Job item: Copy every line of text in the entries below word for word, and leave the pictures out of your answer.

***** Input for this task

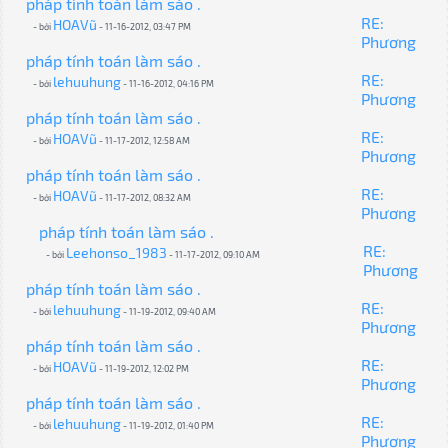
pháp tính toán làm sáo .
RE:
HOAVũ
- bởi
- 11-16-2012, 03:47 PM
Phương
pháp tính toán làm sáo .
RE:
lehuuhung
- bởi
- 11-16-2012, 04:16 PM
Phương
pháp tính toán làm sáo .
RE:
HOAVũ
- bởi
- 11-17-2012, 12:58 AM
Phương
pháp tính toán làm sáo .
RE:
HOAVũ
- bởi
- 11-17-2012, 08:32 AM
Phương
pháp tính toán làm sáo .
RE:
Leehonso_1983
- bởi
- 11-17-2012, 09:10 AM
Phương
pháp tính toán làm sáo .
RE:
lehuuhung
- bởi
- 11-19-2012, 09:40 AM
Phương
pháp tính toán làm sáo .
RE:
HOAVũ
- bởi
- 11-19-2012, 12:02 PM
Phương
pháp tính toán làm sáo .
RE:
lehuuhung
- bởi
- 11-19-2012, 01:40 PM
Phương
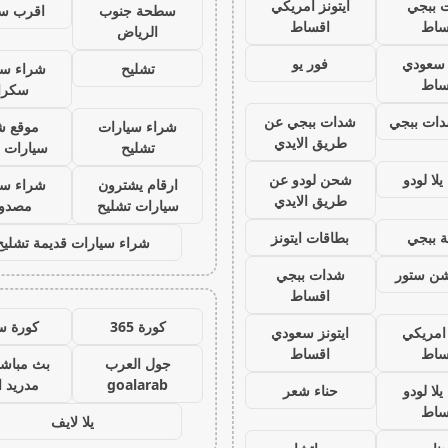
 ببجي
ايتونز امريكي
سطحة جنوب
اقرب س
ساط
اقساط
الرياض
ز سعودي
فور يو
تشليح
شراء سي
ساط
سكرا
ات ببجي
شدات ببجي عن
شراء سيارات
موقع ش
طريق الايدي
تشليح
سيارات 
لا لودو
شحن لودو عن
ارقام يشترون
شراء سي
طريق الايدي
سيارات تشليح
مصدو
 ببجي
بطاقات ايتونز
شراء سيارات قديمة تشليح
يشن ستور
شدات ببجي
اقساط
كورة 365
كورة س
 امريكي
ايتونز سعودي
ساط
اقساط
جول العرب
بث مباشر
goalarab
مدريد ا
لا لودو
حناء شعر
ساط
يلا لايف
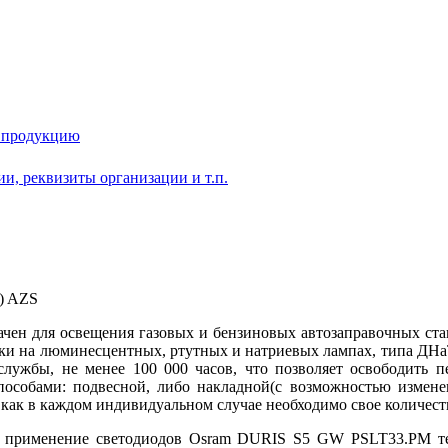
у продукцию
и, реквизиты организации и т.п.
чен для освещения газовых и бензиновых автозаправочных стан
ики на люминесцентных, ртутных и натриевых лампах, типа ДН
ужбы, не менее 100 000 часов, что позволяет освободить пер
собами: подвесной, либо накладной(с возможностью изменен
к как в каждом индивидуальном случае необходимо свое количест
 применение светодиодов Osram DURIS S5 GW PSLT33.PM те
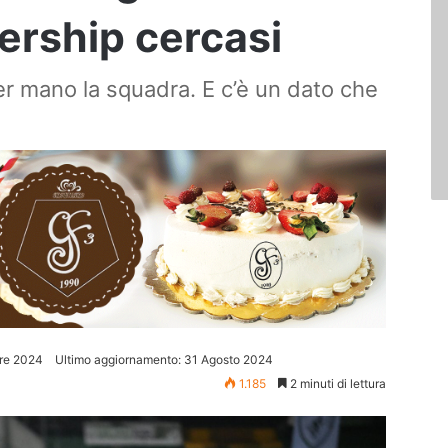
ership cercasi
er mano la squadra. E c’è un dato che
re 2024
Ultimo aggiornamento: 31 Agosto 2024
1.185
2 minuti di lettura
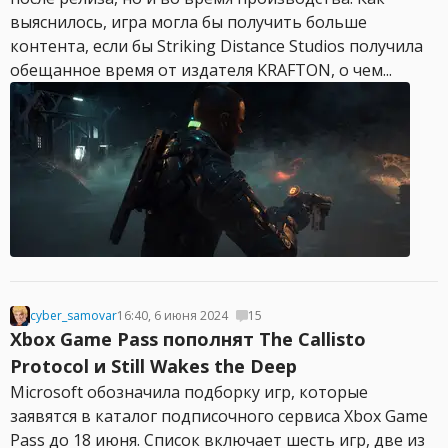
выяснилось, игра могла бы получить больше
контента, если бы Striking Distance Studios получила
обещанное время от издателя KRAFTON, о чем...
cyber_samovar
16:40, 6 июня 2024
15
Xbox Game Pass пополнят The Callisto
Protocol и Still Wakes the Deep
Microsoft обозначила подборку игр, которые
заявятся в каталог подписочного сервиса Xbox Game
Pass до 18 июня. Список включает шесть игр, две из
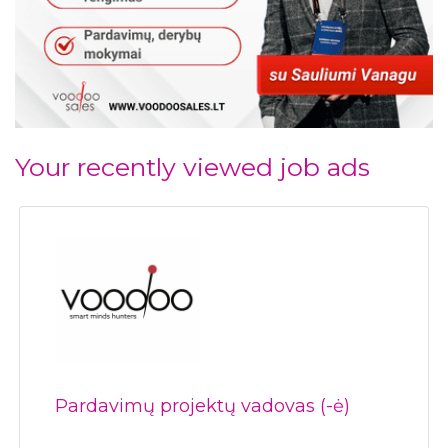
Your recently viewed job ads
Pardavimų projektų vadovas (-ė)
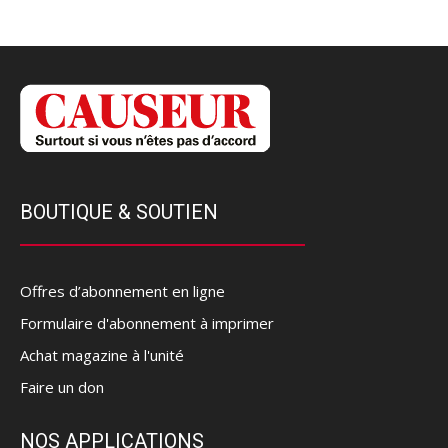
BOUTIQUE & SOUTIEN
Offres d’abonnement en ligne
Formulaire d'abonnement à imprimer
Achat magazine à l'unité
Faire un don
NOS APPLICATIONS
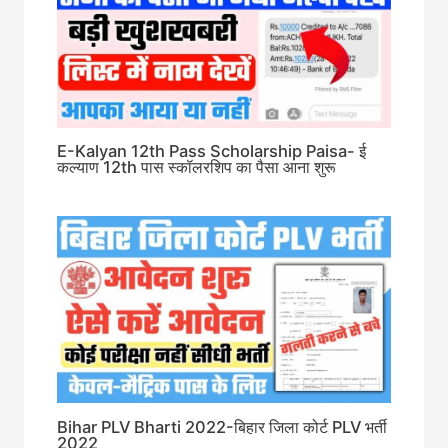
E-Kalyan 12th Pass Scholarship Paisa- ई
कल्याण 12th पास स्कॉलरशिप का पैसा आना शुरू
Bihar PLV Bharti 2022-बिहार जिला कोर्ट PLV भर्ती
2022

**********

Answer:
pháp tính toán làm sáo .
RE:
HOAVũ
- bởi
- 11-16-2012, 03:47 PM
Phương
pháp tính toán làm sáo .
RE:
lehuuhung
- bởi
- 11-16-2012, 04:16 PM
Phương
pháp tính toán làm sáo .
RE:
HOAVũ
- bởi
- 11-17-2012, 12:58 AM
Phương
pháp tính toán làm sáo .
RE:
HOAVũ
- bởi
- 11-17-2012, 08:32 AM
Phương
pháp tính toán làm sáo .
RE:
Leehonso_1983
- bởi
- 11-17-2012, 09:10 AM
Phương
pháp tính toán làm sáo .
RE:
lehuuhung
- bởi
- 11-19-2012, 09:40 AM
Phương
pháp tính toán làm sáo .
RE:
HOAVũ
- bởi
- 11-19-2012, 12:02 PM
Phương
pháp tính toán làm sáo .
RE:
lehuuhung
- bởi
- 11-19-2012, 01:40 PM
Phương
 ببجي
ايتونز امريكي
سطحة جنوب
اقرب س
ساط
اقساط
الرياض
ز سعودي
فور يو
تشليح
شراء سي
ساط
سكرا
ات ببجي
شدات ببجي عن
شراء سيارات
موقع ش
طريق الايدي
تشليح
سيارات 
لا لودو
شحن لودو عن
ارقام يشترون
شراء سي
طريق الايدي
سيارات تشليح
مصدو
 ببجي
بطاقات ايتونز
شراء سيارات قديمة تشليح
يشن ستور
شدات ببجي
اقساط
كورة 365
كورة س
 امريكي
ايتونز سعودي
ساط
اقساط
جول العرب
بث مباشر
goalarab
مدريد ا
لا لودو
حناء شعر
ساط
يلا لايف
у продукцию
и, реквизиты организации и т.п.
чен для освещения газовых и бензиновых автозаправочных стан
ики на люминесцентных, ртутных и натриевых лампах, типа ДН
ужбы, не менее 100 000 часов, что позволяет освободить пер
собами: подвесной, либо накладной(с возможностью изменен
к как в каждом индивидуальном случае необходимо свое количест
 применение светодиодов Osram DURIS S5 GW PSLT33.PM те
ership cercasi
er mano la squadra. E c’è un dato che
re 2024
Ultimo aggiornamento: 31 Agosto 2024
1.185
2 minuti di lettura
выяснилось, игра могла бы получить больше
контента, если бы Striking Distance Studios получила
обещанное время от издателя KRAFTON, о чем...
cyber_samovar
16:40, 6 июня 2024
15
Xbox Game Pass пополнят The Callisto
Protocol и Still Wakes the Deep
Microsoft обозначила подборку игр, которые
заявятся в каталог подписочного сервиса Xbox Game
Pass до 18 июня. Список включает шесть игр, две из
Your recently viewed job ads
Pardavimų projektų vadovas (-ė)
BOUTIQUE & SOUTIEN
Offres d’abonnement en ligne
Formulaire d'abonnement à imprimer
Achat magazine à l'unité
Faire un don
NOS APPLICATIONS
E-Kalyan 12th Pass Scholarship Paisa- ई
कल्याण 12th पास स्कॉलरशिप का पैसा आना शुरू
Bihar PLV Bharti 2022-बिहार जिला कोर्ट PLV भर्ती
2022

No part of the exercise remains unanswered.